I (27) am seeing a girl (25) since about 3 months. We have sex like once a week. A few weeks ago we had a talk where we are going and I just said that I enjoy time with her and I am only seeing her at the moment (which is true) and she said the same but wanted me to tell her if I want to be exclusive. We continued to meet, have sex cuddle but since a few days she started to text less and seemed a little distant over text. She used to message me every day and send me random stuff. Now it seems like we are going back to the "hey how are you" smalltalk kind of texting like in the beginning.

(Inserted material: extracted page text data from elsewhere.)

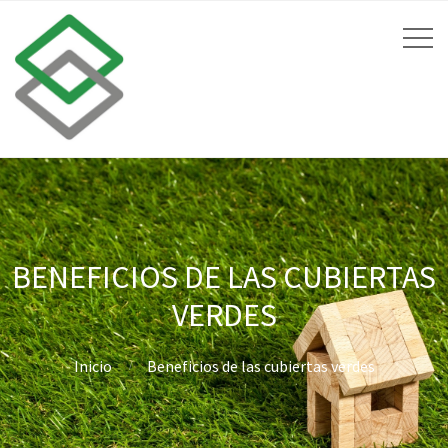
BENEFICIOS DE LAS CUBIERTAS
VERDES
Inicio
Beneficios de las cubiertas verdes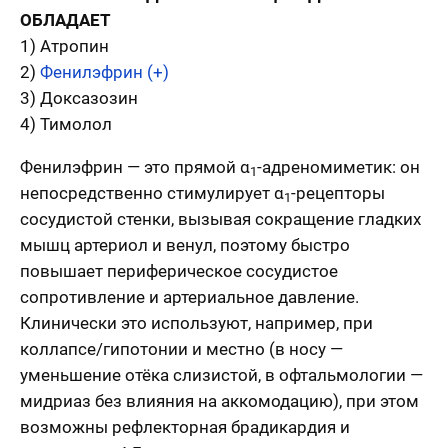
ОБЛАДАЕТ
1) Атропин
2)
Фенилэфрин (+)
3) Доксазозин
4) Тимолол
Фенилэфрин — это прямой α
-адреномиметик: он
1
непосредственно стимулирует α
-рецепторы
1
сосудистой стенки, вызывая сокращение гладких
мышц артериол и венул, поэтому быстро
повышает периферическое сосудистое
сопротивление и артериальное давление.
Клинически это используют, например, при
коллапсе/гипотонии и местно (в носу —
уменьшение отёка слизистой, в офтальмологии —
мидриаз без влияния на аккомодацию), при этом
возможны рефлекторная брадикардия и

I also noticed that she messaged with another guy (it seemed like they wanted to meet up like "tomorrow is fine for me" but I dont know the context could also be a friend or whatever) when she was lying on my chest after sex.
When we meet she is all over me and she always want to meet up when I ask but she seemed less keen (at least in my mind). I dont know If I am overreacting because of some subtle things or she is pulling away. I dont want to be needy and push her away but it messes with my mind. I am afraid that she is getting bored. Everytime I get a message from her its like a push for my self esteem and when she does not it pre occupies my mind. I have the feeling that this is the beginning of the end even though everytime we are together everything is fine. I dont know if I am just panicking.
What is my problem? Do I have low self esteem? To needy? Not cool enough? What should I do?